TEKS YANG DISEDIAKAN:
<<<<

Banjir Bulan Juli, Pertanda Waspada di Pulau Sipora
Penulis : Raden Ariyo Wicaksono
Ekosistem
Kamis, 17 Juli 2025
Editor : Yosep Suprayogi
BETAHITA.ID - Banjir parah dilaporkan kembali terjadi di Pulau Sipora, salah satu gugusan pulau kecil di Kabupaten Kepulauan Mentawai, Sumatera Barat (Sumbar), pada 14 Juli 2025. Hujan yang mengguyur selama 48 jam mengakibatkan Desa Saureinu terendam banjir untuk kedua kalinya di tahun ini. Hanya berselang satu bulan sejak banjir sebelumnya, yang merendam desa itu hingga ketinggian 1,5 meter.
Juru kampanye Bioenergi di Trend Asia, Amalya Reza, mengatakan intensitas banjir yang berulang terjadi dalam satu tahun ini menunjukkan bahwa Sipora adalah pulau kecil yang rentan terhadap krisis iklim, dan tengah merasakan dampak berupa cuaca ekstrim dan pergeseran musim.

>>>>

CATATAN DATA:
<<<<

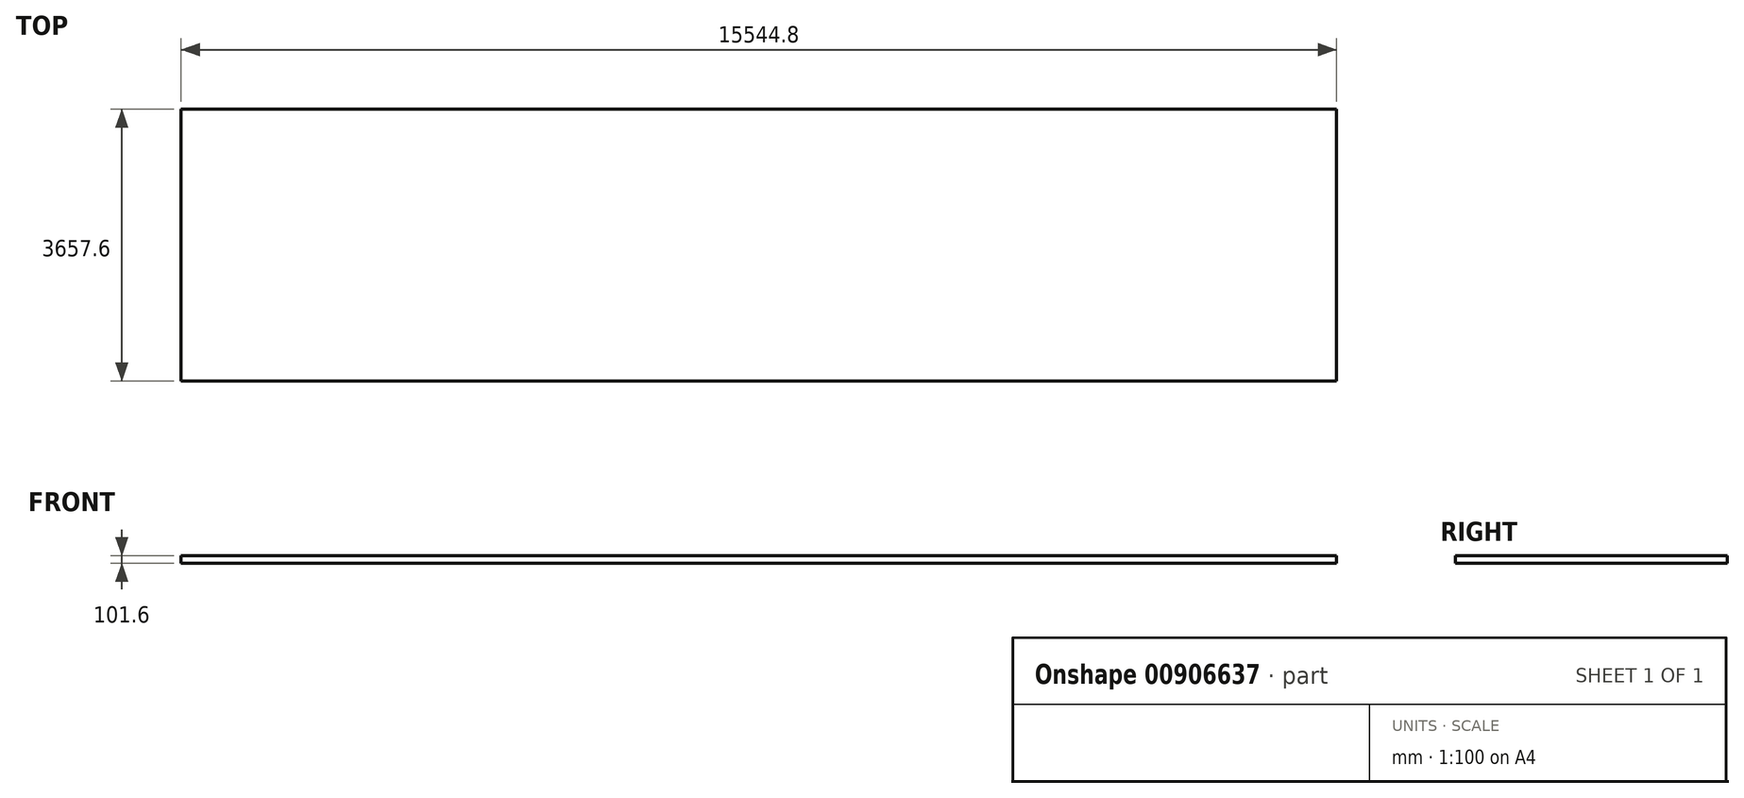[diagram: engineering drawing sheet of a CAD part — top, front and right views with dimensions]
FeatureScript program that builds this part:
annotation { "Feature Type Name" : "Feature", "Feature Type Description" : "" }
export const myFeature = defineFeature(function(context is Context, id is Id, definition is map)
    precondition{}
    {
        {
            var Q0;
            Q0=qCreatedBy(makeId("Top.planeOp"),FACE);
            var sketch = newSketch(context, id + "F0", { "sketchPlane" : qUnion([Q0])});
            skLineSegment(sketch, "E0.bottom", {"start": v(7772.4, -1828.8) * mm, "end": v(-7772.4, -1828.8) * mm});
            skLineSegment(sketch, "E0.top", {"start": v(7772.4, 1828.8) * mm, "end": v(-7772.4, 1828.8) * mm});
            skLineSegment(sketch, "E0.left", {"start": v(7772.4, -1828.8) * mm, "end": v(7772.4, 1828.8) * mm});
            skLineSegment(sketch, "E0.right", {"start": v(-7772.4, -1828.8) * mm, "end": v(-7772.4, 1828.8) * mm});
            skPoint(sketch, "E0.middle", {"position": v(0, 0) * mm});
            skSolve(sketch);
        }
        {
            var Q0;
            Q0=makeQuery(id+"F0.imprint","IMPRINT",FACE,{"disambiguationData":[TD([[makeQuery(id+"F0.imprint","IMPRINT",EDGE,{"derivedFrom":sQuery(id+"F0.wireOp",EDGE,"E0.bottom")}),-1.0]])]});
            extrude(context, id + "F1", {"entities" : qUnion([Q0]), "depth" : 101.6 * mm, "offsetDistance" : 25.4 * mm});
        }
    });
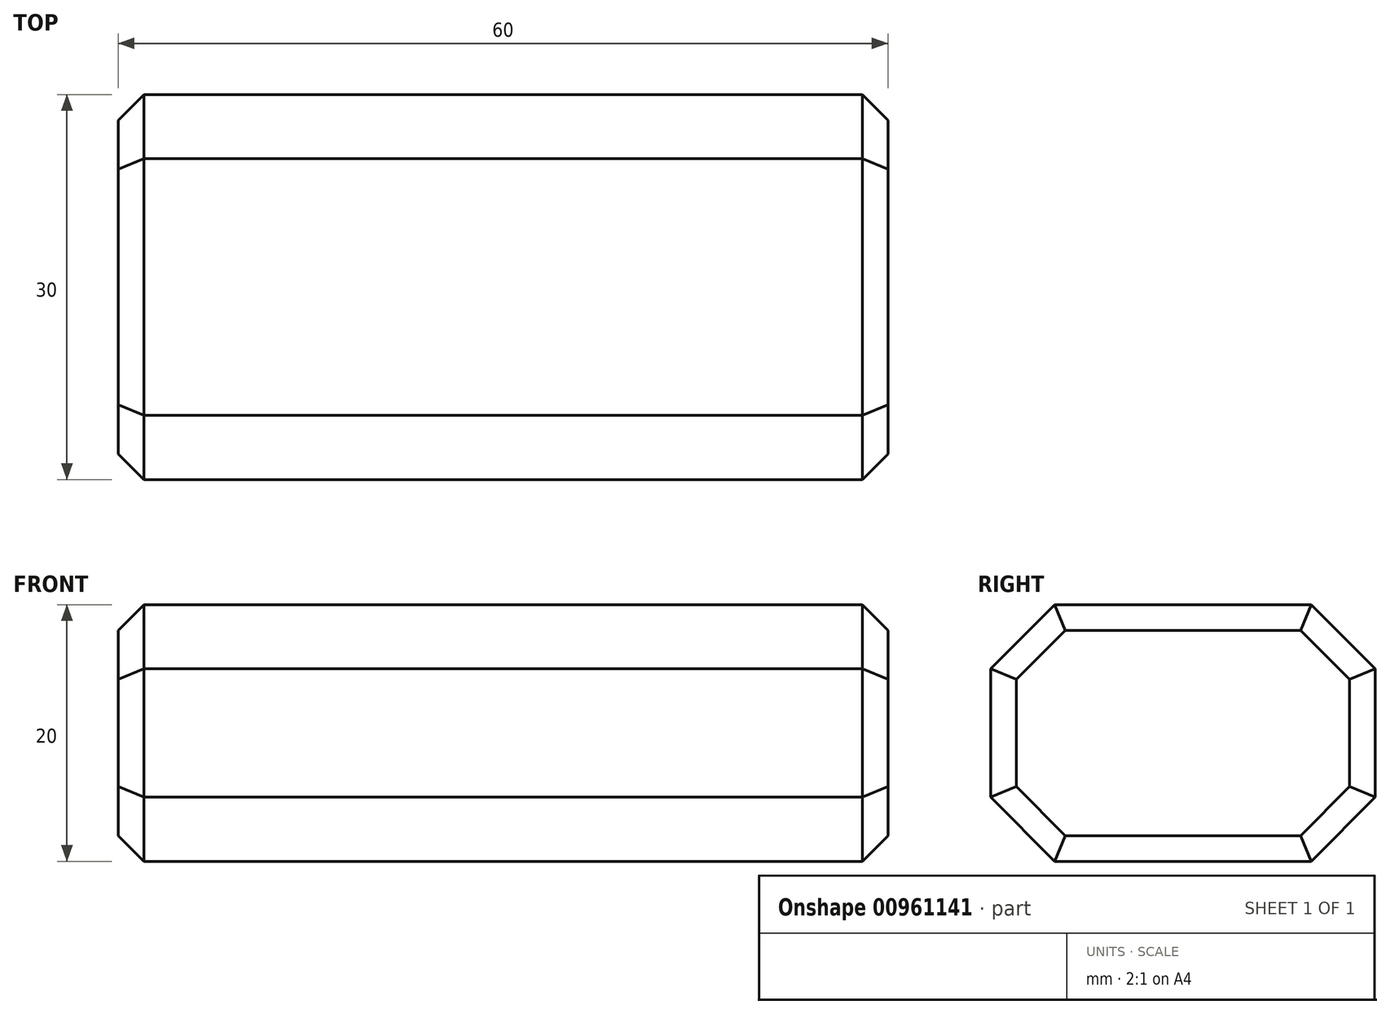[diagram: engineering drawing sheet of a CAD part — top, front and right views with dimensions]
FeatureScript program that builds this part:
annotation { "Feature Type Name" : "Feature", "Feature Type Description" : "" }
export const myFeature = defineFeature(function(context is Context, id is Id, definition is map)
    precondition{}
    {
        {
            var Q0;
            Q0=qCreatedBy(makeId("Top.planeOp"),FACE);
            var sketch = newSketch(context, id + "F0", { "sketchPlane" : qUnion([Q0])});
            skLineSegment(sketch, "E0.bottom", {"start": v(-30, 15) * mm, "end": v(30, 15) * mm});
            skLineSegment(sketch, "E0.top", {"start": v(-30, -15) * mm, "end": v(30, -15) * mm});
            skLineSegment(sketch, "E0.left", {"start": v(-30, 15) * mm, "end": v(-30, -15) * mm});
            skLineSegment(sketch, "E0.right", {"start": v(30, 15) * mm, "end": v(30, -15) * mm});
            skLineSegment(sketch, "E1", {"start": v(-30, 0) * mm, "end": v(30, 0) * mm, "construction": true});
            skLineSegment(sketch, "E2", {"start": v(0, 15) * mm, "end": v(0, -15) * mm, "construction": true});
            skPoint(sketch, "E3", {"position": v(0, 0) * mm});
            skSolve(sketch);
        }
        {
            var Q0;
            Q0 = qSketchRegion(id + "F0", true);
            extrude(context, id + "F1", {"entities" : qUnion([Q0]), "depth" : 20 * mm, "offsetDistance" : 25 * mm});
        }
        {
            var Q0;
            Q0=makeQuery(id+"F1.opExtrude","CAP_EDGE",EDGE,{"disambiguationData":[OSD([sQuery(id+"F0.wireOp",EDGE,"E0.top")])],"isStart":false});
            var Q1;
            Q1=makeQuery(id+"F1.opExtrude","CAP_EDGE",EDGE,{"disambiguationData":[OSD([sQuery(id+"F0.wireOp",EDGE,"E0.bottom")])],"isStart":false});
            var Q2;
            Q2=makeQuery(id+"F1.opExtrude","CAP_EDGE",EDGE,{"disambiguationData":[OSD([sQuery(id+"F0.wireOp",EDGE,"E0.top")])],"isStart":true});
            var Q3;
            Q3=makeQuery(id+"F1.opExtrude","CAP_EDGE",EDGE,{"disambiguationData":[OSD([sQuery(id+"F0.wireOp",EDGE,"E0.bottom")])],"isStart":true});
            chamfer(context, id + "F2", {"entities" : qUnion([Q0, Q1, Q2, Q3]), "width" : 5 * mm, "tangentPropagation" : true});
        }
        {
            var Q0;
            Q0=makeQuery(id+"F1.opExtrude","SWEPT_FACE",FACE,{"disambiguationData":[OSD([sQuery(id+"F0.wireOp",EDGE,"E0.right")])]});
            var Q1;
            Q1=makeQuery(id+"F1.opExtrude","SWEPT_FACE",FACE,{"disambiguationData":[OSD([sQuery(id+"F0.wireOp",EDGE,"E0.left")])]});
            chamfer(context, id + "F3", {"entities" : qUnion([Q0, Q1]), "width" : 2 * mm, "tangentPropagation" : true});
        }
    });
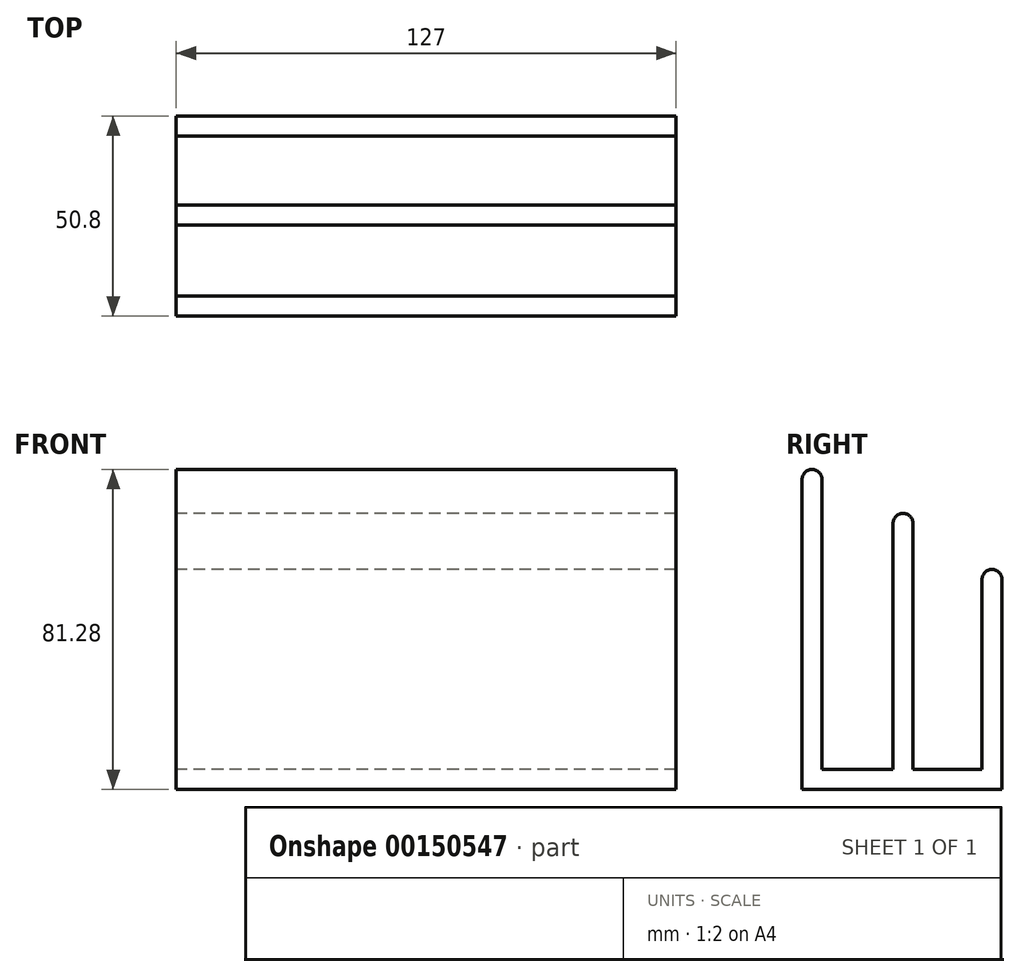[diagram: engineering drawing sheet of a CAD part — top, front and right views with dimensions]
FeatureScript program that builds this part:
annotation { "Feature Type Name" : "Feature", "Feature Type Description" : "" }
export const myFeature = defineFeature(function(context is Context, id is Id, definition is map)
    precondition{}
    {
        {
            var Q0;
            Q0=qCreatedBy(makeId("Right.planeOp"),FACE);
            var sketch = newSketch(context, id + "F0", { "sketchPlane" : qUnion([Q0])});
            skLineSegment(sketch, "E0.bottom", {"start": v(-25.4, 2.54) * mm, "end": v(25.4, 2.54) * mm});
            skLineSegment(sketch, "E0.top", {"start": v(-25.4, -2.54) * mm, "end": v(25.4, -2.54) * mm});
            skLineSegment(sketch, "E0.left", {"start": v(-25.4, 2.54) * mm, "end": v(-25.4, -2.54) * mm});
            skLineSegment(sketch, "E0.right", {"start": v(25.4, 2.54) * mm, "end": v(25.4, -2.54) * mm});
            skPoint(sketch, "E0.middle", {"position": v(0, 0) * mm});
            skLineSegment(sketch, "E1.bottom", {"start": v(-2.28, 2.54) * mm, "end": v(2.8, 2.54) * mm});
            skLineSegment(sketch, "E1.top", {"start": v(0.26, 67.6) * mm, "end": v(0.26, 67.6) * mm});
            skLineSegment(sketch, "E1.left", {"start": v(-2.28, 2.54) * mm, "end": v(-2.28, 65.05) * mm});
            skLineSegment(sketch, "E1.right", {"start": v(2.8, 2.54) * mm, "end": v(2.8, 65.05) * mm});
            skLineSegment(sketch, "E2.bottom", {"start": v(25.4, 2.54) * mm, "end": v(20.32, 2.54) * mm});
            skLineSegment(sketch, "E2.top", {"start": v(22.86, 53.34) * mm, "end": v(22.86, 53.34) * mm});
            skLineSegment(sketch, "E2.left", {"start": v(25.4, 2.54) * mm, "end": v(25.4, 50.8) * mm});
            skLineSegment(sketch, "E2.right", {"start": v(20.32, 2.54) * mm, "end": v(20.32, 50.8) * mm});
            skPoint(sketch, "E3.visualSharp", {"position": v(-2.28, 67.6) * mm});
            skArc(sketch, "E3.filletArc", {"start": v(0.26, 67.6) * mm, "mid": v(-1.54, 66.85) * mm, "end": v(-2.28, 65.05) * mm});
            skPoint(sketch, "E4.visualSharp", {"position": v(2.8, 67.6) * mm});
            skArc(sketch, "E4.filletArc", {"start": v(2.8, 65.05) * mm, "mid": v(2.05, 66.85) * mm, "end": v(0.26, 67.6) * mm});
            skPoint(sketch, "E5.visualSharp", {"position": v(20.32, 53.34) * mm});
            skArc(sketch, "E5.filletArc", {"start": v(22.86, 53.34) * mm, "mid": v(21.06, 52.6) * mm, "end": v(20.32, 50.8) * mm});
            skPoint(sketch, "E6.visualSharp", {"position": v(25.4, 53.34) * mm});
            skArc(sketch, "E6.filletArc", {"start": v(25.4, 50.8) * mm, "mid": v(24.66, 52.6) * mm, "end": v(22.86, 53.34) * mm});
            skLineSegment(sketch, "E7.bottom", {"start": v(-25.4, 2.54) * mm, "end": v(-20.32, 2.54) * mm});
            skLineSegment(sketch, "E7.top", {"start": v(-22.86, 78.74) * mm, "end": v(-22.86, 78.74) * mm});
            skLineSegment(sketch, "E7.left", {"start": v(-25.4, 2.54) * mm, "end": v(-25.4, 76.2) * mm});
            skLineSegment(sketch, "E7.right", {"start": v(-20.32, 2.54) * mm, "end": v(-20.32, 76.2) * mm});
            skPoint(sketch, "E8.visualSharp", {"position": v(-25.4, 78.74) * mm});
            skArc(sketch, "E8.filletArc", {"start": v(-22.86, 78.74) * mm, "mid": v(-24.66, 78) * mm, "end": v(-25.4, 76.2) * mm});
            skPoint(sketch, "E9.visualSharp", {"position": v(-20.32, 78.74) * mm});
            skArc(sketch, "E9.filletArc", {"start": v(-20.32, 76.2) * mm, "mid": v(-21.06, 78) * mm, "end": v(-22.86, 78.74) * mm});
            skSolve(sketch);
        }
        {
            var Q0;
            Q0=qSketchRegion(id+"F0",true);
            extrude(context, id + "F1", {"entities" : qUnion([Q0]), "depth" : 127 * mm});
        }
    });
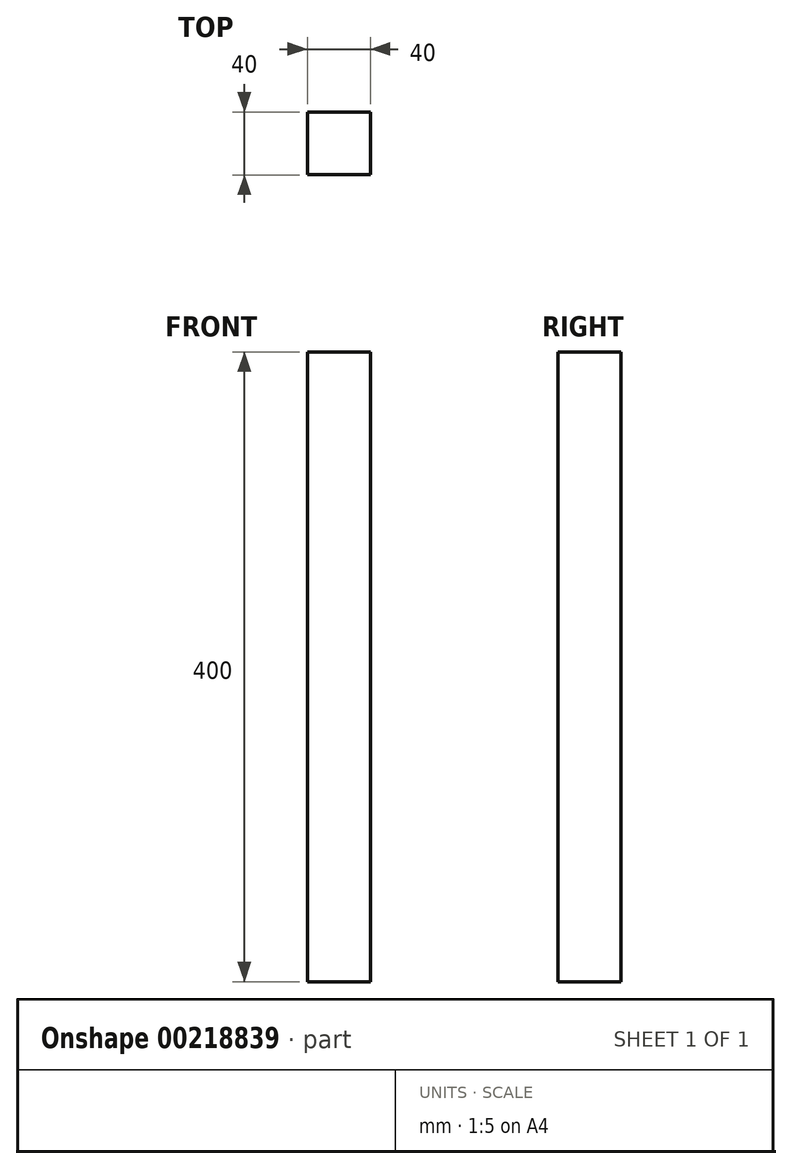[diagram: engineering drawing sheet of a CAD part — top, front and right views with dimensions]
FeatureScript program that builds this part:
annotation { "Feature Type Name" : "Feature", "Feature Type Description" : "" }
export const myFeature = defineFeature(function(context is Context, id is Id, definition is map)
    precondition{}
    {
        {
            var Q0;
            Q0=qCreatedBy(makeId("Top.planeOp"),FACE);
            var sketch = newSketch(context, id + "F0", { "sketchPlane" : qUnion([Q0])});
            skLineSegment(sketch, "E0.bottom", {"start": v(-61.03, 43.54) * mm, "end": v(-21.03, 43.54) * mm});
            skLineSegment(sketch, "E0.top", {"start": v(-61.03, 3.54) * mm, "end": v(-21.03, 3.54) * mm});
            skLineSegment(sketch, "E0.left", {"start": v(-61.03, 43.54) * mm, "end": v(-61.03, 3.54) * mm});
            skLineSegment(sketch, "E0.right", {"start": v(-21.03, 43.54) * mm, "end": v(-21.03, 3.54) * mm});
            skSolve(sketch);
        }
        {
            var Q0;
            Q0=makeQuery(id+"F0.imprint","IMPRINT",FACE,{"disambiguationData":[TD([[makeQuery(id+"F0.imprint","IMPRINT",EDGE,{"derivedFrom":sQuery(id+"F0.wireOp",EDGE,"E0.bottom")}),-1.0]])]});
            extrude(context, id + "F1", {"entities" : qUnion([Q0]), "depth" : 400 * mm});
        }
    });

>>>>

TUGAS YANG DIMINTA:
Tuliskan tanpa perubahan bagian dari berita banjir di Pulau Sipora, semuanya mulai dari "Juru kampanye Bioenergi" sampai ke "dan pergeseran musim.".

HASIL LATIHAN:
Juru kampanye Bioenergi di Trend Asia, Amalya Reza, mengatakan intensitas banjir yang berulang terjadi dalam satu tahun ini menunjukkan bahwa Sipora adalah pulau kecil yang rentan terhadap krisis iklim, dan tengah merasakan dampak berupa cuaca ekstrim dan pergeseran musim.